— Begin Text block —

As a result of subsequent negotiations between MCI and the Comptroller, a judgment order and stipulation were entered on De*655cember 27, 1979. The stipulation outlined the method by which MCI was to meet its funding obligations under the Act. The stipulation distinguished “A” contracts (those paid in full) from “B” contracts (those on which payments were still due), and also provided that a trust agreement would be entered into between MCI and a trustee, subject to the Comptroller’s approval. Paragraph 15 of the stipulation stated:

“Comptroller agrees to amend the funding requirements if the Funeral and Burial Funds Act is amended at a future date to require a lesser funding requirement on these ‘A’ and ‘B’ contracts, if applicable.”

In addition, Article XII of the trust agreement stated:

“This Agreement may not be amended, modified or altered in any way without first securing the written consent of the Comptroller. Comptroller agrees to amend as provided in Paragraph 15 of Stipulation attached as Exhibit A and to return any excess funding to MCI and Cemeteries.”

Effective September 1, 1989, the Act was amended to require 85% of the purchase price of burial vaults to be placed in trust rather than the 95% required under the prior law. MCI then requested an amendment to the trust agreement to reflect the change in the Act and sought the return of $208,364.98 in excess funding. The Comptroller refused to amend the trust agreement, and MCI filed its petition to enforce settlement agreement and complaint for mandamus. The parties filed cross-motions for summary judgment, and after a hearing the trial court denied MCI’s motion, granted the Comptroller’s motion, and entered judgment in favor of the Comptroller. The court found that both the stipulation and the trust agreement were unambiguous. The court further found that paragraph 15 of the stipulation required the Comptroller to amend the funding requirements on contracts entered into before September 1, 1989, only if the amendment to the funeral or burial funds act was effective retroactively. The court also ruled that the September 1, 1989, amendment was not to be applied retroactively. This appeal followed.

— End Text block —
— Begin Listed entries —

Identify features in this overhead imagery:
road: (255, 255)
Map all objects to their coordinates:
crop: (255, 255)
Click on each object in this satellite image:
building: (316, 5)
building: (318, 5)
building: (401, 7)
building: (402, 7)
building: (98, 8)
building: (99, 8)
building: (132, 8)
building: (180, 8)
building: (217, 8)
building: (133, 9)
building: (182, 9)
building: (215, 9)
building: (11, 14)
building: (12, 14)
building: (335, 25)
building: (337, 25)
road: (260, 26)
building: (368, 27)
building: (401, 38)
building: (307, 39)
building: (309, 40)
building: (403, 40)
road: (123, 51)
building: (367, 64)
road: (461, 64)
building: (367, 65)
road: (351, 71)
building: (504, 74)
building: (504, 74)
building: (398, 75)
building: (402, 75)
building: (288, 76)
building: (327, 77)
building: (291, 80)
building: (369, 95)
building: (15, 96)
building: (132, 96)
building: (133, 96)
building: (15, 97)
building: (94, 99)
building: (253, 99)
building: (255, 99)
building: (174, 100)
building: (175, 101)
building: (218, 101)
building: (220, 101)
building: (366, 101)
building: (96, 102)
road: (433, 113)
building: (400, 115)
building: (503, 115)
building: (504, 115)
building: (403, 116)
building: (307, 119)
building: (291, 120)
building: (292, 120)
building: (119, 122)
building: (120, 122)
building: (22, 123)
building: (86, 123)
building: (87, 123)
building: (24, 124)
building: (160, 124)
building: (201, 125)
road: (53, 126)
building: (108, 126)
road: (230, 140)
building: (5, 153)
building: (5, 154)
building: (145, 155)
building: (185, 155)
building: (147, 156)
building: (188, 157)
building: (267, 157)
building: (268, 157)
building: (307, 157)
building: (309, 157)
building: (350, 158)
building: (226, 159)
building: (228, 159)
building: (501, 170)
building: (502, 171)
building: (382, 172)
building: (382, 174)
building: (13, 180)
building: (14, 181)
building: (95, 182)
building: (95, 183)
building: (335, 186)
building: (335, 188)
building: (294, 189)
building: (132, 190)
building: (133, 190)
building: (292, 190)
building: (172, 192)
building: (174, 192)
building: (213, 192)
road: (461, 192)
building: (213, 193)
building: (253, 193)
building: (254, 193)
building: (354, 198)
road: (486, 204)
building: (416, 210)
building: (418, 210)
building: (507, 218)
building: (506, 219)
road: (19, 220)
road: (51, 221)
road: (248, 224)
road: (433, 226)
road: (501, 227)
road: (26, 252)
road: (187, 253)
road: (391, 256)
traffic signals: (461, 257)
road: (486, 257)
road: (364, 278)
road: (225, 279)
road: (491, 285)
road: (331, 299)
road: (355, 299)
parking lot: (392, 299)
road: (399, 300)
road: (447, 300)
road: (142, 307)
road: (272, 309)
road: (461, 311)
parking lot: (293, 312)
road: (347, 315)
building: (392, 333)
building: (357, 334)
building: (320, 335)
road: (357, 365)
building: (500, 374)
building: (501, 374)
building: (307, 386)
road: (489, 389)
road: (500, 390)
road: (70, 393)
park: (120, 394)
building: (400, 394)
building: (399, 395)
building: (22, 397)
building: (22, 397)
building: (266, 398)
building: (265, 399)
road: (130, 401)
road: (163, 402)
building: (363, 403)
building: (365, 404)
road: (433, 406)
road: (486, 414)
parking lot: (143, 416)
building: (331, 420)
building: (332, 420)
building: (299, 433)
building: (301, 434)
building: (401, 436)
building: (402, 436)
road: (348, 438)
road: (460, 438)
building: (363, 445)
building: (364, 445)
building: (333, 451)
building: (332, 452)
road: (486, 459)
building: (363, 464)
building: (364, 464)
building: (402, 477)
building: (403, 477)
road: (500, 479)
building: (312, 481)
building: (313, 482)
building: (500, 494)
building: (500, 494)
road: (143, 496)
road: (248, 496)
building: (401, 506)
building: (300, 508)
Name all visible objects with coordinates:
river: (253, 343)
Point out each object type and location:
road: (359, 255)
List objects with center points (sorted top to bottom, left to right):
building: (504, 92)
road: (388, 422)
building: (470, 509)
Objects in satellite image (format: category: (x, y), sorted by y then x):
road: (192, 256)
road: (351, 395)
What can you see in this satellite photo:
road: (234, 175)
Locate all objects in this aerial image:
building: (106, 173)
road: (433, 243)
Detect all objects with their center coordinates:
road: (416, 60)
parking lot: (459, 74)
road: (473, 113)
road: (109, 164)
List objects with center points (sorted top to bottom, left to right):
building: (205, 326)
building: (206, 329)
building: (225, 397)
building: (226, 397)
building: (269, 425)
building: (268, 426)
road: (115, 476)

— End Listed entries —

| Complete the following |
1. In the court opinion on MCI's trust funding dispute, what actions did the trial court take after the hearing on the cross-motions for summary judgment?
2. Proceed with the court opinion on MCI's trust funding dispute, picking up right after its final sentence.

| Expected results |
1.
- It denied MCI's motion.
- It granted the Comptroller's motion.
- It entered judgment in favor of the Comptroller.

2.
The essence of this dispute is the parties’ differing interpretations of paragraph 15 of the stipulation. According to MCI, paragraph 15 was inserted at its insistence to address the possible reduction in the funding requirements of burial vaults. MCI maintains that it was aware of ongoing negotiations between the cemetery and funeral industries and the Comptroller, and MCI anticipated changes in funding requirements under the Act, including reduced *656funding for vaults. MCI argues that the “if applicable” language of paragraph 15 was designed to make clear that any amendments to the Act which changed the funding requirements of burial vaults, rather than other funeral merchandise or services, would change the funding requirements of the trust agreement.

The Comptroller contends that the “if applicable” language was inserted into paragraph 15 at the Comptroller’s insistence to make it clear that the trust agreement would not be amended unless any future amendment to the Act was applicable to funds already on deposit. That is, if a future amendment was not retroactive, then it was not applicable to the existing contracts and no amendment to the trust agreement would be required. Regarding Article XII of the trust agreement, the Comptroller maintains that the reference to the “return [of] any excess funding” is consistent with the trial court’s interpretation of paragraph 15 because any retroactive amendment to the Act would result in “excess funding” by MCI. However, if any amendment had only a prospective effect, then there would be no excess funding to return to MCI.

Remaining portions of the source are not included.